Today's problem originates in this conversation with Willie Wong about the Fourier transform of a Gaussian function

$$g_{\sigma}(x)=e^{-\sigma \lvert x \rvert^2},\quad x \in \mathbb{R}^n;$$

where $\sigma$ is a complex parameter. When $\Re (\sigma) \ge 0$, $g_\sigma$ is a tempered distribution$^{[1]}$ and so it is Fourier transformable.

On the contrary, it appears obvious that if $\Re(\sigma) <0$ then $g_\sigma$ is *not* tempered.

Question 1. What is the fastest way to prove this?

My guess is that one should exploit the fact that the pairing $$\int_{\mathbb{R}^n} g_\sigma(x)\varphi(x)\, dx$$ makes no sense for some $\varphi \in \mathcal{S}(\mathbb{R}^n)$. But is it enough? I am afraid that this argument is incomplete.

Question 2. More generally, is there some characterization oftempered functions, that is, functions which belong to the space $L^1_{\text{loc}}(\mathbb{R})\cap \mathcal{S}'(\mathbb{R})$?

The only tempered functions that I know are *polynomially growing functions*. By this I mean the functions of the form $Pu$, where $P$ is a polynomial and $u \in L^p(\mathbb{R}^n)$ for some $p\in[1, \infty]$.

Question 3. Is it true that all tempered functions are polynomially growing functions?

$^{[1]}$ The definition of *tempered distribution* I refer to is the following.

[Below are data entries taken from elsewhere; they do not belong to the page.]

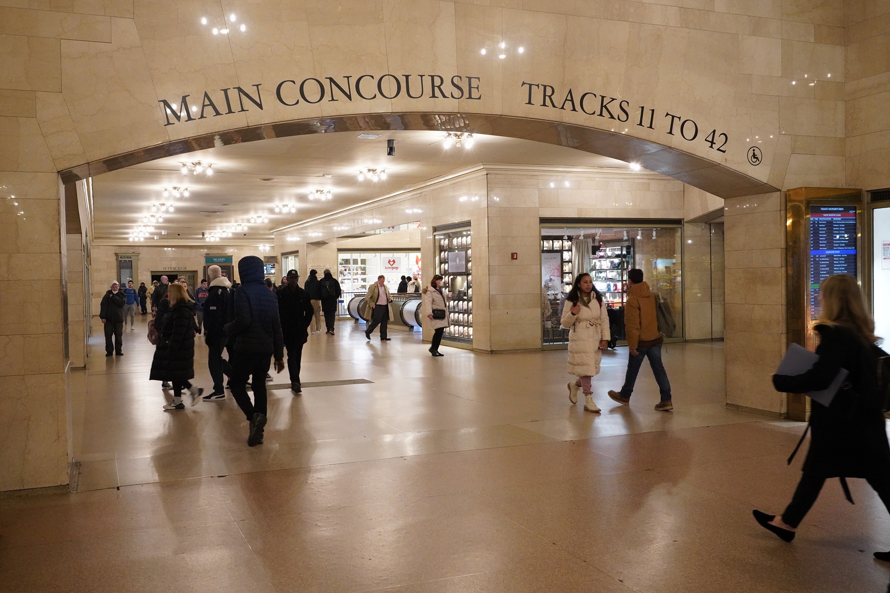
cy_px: 296
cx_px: 445
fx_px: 668
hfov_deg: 67.4
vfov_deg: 47.9
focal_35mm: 27
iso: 6400
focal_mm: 27
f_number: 7.1
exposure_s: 1/80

A distribution $T \in \mathcal{D}'(\mathbb{R}^n)$ is called *tempered* if for every sequence $\varphi_n \in \mathcal{D}(\mathbb{R}^n)$ such that $\varphi_n \to 0$ in the Schwartz class sense, it happens that $\langle T, \varphi_n \rangle \to 0$. If this is the case then $T$ uniquely extends to a continuous linear functional on $\mathcal{S}(\mathbb{R}^n)$ and we write $T \in \mathcal{S}'(\mathbb{R}^n)$.